Blaise Cendrars, L’Homme foudroyé, 1945
"DU
FLEUVE DEBORDANT
DU FLEUVE SANS RETOUR"
(essai en poésie)
–
postface de Philippe Tancelin
ed. L’Harmattan 2018. 15 €.
est le quinzième
ouvrage du poète.
J’ai cru que le monde était en ébullition !
C’est avec une force, il faut bien le dire, sans pareille, que le poète lance sa
parole devenue fleuve-poème – comme le
nomme Philippe Tancelin dans sa postface éclairante - sur les rives de ces 136
pages.
Livre ouvert, reposé, fermé, repris, déconcertant,
au bord de l’asphyxie parfois, tant le souffle de l’auteur est animé par la puissance
de l’être. Ce livre « venu avec le printemps et parti avec la fin de l’été.
[Avril à mi-août 2016] » nous entraîne dans
les courants du fleuve sans aucune possibilité d’accoster. Ici, nous ne nageons pas dans les plumes. Ce n’est ni une
ballade poétique, ni une flânerie douce et tranquille, mais une éruption. L’écorce
terrestre s’est fissurée et le magma de l’intérieur de l’être a donné naissance
à cette œuvre dont on aimerait qu’elle puisse être mise en
scène. Un rythme la soutient de bout en bout. « Un fleuve et son miroir, sa musique, avec ses remous et ses
ressassements, ses tourbillons et ses courants, ses langages » (quatrième de couverture). C'est étrange et rayonnant.
« La poésie du fleuve a ses longs
souffles — ses scansions et ses périodes (…) Le fleuve est au profond du cœur des
hommes — La poésie du fleuve traverse l’âme (…) Le fleuve traverse mon corps — (…)
Dormeur éveillé avec son immense corps. — Or
voilà le fleuve, ce rêveur lucide. — Avec ses eaux dormantes, ses eaux
cauchemars. — Matière dissoute, fracassant silence. — Qui dira la torpeur du
fleuve assoupi ? — L’éveil de sa conscience vient avec le jour. — Il
médite une autre humanité. — Ne sentez-vous pas la lame de fond monter ? —
Du fond des fleuves naissent forces et tensions. — (…)
— Ecrire le fleuve. Le grand fleuve libre. —
Majestueux. Dans sa trace, sa mémoire. — Le fleuve dans son libre cours, dans
sa gloire. — Dans son baroque .— Sa course. — Lors qu’il traverse le temps,
glisse sur la mort. — Au fil sinueux de ses métamorphoses. (…)
— Le fleuve ne peut pas échapper au mythe —
bien au contraire, il le révèle au jour. — Il le révèle à la présence, la vie.
— Donnez-moi un peu de cette fraîcheur d’aube — du jour nouveau avec le retour
des oiseaux ! Que je voie le fleuve sortir de son sommeil ! — Afin qu’il
redevienne force et action.
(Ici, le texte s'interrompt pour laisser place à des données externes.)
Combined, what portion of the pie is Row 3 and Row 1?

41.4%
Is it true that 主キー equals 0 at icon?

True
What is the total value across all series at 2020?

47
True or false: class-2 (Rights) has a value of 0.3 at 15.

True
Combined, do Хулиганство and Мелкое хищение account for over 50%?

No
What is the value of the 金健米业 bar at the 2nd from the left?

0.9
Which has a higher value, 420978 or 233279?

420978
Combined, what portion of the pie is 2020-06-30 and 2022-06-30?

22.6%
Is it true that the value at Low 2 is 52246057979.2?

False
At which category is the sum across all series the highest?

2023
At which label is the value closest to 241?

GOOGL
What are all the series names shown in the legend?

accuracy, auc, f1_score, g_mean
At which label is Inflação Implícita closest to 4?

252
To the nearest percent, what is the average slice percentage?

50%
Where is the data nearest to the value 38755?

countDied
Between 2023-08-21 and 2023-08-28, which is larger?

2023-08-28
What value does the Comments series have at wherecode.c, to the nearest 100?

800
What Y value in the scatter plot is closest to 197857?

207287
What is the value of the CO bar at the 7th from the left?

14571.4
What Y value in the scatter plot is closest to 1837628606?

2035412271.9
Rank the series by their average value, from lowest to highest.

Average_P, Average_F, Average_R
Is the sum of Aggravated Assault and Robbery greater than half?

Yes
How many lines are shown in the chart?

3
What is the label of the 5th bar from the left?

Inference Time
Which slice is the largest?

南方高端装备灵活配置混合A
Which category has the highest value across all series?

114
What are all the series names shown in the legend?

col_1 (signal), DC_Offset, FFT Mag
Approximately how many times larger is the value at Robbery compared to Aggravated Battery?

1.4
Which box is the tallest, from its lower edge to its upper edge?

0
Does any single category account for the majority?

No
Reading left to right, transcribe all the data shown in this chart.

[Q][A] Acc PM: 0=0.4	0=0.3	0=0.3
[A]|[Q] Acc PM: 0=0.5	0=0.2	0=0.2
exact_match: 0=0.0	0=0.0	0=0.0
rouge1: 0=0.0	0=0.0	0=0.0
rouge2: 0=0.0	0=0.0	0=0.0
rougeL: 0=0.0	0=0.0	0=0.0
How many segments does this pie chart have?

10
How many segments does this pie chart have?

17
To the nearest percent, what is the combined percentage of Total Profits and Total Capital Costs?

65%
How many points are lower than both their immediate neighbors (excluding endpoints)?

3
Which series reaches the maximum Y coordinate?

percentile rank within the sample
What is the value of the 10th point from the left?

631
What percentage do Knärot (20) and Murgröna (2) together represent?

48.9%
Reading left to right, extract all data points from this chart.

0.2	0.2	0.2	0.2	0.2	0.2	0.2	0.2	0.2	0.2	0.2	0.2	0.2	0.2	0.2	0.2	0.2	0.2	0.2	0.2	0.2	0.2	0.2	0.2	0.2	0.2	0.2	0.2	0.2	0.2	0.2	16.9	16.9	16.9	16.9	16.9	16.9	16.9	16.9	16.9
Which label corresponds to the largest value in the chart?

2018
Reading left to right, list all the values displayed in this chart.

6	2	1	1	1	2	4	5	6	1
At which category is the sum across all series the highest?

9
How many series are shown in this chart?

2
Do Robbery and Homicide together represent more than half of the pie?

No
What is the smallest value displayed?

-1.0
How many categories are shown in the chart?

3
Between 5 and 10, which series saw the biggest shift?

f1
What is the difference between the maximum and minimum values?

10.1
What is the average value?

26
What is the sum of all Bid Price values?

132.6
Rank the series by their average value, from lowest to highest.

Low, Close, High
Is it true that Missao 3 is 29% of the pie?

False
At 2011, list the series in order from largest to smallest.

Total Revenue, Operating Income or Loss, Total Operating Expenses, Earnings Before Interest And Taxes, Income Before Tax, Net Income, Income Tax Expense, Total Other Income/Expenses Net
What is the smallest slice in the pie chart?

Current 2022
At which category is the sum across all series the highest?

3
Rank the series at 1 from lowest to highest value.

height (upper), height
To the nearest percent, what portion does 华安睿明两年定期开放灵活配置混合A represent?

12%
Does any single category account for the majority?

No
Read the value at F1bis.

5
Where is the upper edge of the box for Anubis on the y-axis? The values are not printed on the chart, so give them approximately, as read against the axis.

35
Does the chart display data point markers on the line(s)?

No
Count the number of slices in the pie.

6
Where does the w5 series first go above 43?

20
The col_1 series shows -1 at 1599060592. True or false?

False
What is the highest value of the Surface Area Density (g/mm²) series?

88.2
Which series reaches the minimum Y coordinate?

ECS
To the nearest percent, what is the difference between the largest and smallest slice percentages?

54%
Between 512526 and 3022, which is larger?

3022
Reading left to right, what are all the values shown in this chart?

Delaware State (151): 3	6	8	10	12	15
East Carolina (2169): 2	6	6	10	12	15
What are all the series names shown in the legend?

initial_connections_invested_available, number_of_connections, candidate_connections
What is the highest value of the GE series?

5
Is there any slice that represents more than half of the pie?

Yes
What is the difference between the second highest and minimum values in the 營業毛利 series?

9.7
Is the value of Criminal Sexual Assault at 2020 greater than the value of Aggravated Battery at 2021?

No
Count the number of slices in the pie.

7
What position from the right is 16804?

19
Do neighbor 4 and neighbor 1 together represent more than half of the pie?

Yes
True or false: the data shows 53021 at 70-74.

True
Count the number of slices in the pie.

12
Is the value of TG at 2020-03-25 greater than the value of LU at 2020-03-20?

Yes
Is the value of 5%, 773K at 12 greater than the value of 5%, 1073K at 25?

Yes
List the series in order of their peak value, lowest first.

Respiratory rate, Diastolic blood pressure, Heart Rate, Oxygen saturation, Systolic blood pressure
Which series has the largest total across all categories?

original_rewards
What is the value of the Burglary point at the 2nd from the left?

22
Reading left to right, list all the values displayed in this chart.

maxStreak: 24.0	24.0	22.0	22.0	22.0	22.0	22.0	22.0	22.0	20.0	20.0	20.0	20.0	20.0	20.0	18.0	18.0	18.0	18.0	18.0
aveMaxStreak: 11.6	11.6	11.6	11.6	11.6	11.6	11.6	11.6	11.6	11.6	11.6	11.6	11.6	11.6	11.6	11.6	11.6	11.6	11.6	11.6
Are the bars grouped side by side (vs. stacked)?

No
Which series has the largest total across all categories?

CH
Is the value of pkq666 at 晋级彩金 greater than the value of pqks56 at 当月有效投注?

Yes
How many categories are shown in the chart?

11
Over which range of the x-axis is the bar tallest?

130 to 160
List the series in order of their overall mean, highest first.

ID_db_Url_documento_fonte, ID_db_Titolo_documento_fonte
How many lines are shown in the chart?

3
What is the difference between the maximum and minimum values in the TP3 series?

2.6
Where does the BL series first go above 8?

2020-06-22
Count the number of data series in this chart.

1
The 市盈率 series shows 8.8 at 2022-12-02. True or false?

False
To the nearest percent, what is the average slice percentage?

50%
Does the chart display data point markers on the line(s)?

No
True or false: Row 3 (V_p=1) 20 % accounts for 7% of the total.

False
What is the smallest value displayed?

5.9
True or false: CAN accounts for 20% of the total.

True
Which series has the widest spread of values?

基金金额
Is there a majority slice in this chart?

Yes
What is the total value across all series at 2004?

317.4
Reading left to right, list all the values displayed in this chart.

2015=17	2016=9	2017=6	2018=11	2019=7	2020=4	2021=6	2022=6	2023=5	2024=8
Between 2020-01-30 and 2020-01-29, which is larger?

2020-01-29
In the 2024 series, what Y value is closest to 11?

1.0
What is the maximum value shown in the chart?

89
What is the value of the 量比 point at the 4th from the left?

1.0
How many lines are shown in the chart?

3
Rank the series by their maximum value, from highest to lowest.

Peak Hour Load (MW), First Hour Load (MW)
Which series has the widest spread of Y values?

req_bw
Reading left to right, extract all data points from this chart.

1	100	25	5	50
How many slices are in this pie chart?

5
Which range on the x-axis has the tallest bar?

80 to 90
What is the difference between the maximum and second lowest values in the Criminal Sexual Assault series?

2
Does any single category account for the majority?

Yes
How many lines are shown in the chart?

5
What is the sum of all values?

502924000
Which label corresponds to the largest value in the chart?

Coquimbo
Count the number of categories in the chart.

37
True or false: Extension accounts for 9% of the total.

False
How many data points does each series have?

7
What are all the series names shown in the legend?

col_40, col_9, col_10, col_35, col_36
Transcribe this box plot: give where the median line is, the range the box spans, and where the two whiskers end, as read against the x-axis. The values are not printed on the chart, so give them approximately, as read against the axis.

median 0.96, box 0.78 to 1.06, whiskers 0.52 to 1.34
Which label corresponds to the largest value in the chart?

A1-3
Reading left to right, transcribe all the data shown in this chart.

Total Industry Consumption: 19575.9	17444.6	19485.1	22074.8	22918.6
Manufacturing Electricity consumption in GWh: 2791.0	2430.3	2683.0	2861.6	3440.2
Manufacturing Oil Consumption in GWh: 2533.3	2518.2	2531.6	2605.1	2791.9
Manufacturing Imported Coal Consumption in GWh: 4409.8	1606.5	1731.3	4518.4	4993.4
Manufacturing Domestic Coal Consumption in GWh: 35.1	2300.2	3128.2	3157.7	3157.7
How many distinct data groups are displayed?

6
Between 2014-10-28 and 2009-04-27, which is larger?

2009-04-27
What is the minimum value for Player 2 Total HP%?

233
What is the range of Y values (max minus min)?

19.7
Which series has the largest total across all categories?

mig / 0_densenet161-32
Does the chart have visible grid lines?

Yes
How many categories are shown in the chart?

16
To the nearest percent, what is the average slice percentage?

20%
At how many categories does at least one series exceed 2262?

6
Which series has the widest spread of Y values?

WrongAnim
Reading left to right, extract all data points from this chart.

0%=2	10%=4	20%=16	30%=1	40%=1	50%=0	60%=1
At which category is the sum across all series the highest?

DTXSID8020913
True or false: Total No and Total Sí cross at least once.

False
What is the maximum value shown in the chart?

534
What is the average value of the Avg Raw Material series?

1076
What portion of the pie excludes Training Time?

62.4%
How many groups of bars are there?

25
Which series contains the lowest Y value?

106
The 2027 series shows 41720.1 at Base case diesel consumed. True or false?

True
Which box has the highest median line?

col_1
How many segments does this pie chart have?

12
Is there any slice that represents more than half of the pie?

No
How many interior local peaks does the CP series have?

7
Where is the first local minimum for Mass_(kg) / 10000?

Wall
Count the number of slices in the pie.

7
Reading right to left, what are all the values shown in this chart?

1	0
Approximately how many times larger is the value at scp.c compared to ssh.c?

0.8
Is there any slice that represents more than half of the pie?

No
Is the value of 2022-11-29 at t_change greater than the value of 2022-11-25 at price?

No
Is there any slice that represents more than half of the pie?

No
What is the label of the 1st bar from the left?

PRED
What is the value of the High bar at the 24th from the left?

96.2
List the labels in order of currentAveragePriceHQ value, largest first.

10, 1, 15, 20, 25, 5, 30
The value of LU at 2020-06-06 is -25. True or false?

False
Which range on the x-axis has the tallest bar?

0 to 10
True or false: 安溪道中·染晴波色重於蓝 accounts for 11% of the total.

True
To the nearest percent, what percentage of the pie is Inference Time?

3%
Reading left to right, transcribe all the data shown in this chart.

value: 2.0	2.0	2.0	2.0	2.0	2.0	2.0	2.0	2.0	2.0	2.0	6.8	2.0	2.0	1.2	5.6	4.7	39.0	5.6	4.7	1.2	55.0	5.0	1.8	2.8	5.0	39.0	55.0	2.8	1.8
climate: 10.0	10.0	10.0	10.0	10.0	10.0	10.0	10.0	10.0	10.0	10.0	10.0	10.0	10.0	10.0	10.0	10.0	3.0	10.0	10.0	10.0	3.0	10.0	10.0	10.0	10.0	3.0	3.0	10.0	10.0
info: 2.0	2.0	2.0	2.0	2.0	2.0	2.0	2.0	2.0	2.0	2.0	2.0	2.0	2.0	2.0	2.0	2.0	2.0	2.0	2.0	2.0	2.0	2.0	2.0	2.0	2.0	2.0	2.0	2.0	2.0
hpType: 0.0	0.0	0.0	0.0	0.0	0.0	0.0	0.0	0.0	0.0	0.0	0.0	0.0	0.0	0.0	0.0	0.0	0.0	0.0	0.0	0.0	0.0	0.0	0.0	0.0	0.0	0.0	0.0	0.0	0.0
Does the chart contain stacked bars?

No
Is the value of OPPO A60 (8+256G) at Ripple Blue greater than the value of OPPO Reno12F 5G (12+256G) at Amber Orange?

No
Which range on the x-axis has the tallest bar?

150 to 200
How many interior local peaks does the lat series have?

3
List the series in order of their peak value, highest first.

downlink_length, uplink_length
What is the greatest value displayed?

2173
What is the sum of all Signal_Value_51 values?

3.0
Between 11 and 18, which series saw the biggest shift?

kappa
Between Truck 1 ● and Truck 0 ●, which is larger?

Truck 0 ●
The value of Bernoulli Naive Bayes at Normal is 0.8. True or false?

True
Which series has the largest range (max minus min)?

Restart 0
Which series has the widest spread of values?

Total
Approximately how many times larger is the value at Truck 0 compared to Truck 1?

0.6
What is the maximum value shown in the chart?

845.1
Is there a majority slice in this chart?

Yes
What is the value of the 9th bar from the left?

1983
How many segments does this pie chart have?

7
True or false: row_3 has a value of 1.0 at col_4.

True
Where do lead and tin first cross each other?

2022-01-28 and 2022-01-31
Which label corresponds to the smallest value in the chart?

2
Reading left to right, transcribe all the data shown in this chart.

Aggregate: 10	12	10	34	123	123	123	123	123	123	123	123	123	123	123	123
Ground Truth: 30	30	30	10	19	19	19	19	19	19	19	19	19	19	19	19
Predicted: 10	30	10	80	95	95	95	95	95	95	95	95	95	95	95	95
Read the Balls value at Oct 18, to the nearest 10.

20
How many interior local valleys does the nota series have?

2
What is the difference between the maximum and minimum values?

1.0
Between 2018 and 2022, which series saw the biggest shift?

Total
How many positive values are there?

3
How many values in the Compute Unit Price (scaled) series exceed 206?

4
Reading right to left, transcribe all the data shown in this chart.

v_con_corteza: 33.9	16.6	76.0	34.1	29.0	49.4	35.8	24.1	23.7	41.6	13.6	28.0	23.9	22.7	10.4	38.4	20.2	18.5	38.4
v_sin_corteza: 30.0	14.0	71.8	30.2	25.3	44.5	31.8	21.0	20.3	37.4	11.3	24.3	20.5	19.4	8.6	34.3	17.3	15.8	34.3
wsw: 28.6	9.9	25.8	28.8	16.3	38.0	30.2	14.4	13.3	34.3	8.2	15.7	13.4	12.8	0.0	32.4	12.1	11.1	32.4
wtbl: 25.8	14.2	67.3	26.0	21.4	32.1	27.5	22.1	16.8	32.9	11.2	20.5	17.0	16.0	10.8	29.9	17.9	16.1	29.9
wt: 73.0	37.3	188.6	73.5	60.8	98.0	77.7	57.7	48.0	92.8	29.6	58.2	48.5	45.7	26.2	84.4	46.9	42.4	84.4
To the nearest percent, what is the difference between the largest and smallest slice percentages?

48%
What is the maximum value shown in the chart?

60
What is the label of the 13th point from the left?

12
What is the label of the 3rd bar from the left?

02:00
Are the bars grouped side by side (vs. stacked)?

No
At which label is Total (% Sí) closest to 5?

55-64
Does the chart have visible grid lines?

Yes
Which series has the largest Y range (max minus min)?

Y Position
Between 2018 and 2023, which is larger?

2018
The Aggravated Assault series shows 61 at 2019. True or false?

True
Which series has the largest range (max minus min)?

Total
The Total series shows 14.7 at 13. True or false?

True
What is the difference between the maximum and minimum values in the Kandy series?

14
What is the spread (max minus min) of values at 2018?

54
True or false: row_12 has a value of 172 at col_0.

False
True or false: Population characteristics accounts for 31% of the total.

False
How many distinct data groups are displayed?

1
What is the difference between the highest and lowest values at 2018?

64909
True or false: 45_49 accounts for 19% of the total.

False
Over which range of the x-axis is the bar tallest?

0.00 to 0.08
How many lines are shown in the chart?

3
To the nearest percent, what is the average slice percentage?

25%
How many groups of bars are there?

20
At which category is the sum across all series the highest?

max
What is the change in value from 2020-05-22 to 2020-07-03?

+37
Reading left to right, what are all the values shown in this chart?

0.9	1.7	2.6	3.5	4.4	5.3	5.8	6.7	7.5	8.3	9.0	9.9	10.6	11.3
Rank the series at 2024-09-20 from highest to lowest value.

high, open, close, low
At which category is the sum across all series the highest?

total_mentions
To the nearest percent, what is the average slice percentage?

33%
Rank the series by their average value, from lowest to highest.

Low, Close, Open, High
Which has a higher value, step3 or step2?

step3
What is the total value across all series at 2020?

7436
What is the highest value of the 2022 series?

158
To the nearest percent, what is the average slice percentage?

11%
Conscience dans le présent, soluble, fondu — dans l’avenir
quand je me souviens du futur. — (…)
Mon oreille ce soir a besoin de douceur. — Et
elle ne supporte plus l’enfer des humains. — Le fracas des fers frappés, le
bruit d’enclume. — Le fond du fleuve est glacé de secousses — l’esprit alourdi
rêve de légèreté — d’envol, aux sons d’un poignant et profond doudouk — même si mon verbe a l’éclat des
forges. — Mon souffle celui du nostalgique exil. — Je ne suis pas un homme du
couchant, mais homme — du levant et même homme de l’élevant. — Nous sommes dans l’urgence de la surrection. — Les hommes du fleuve — vont toujours de l’avant. — Or
sans retour, ils vont vers d’autres aurores.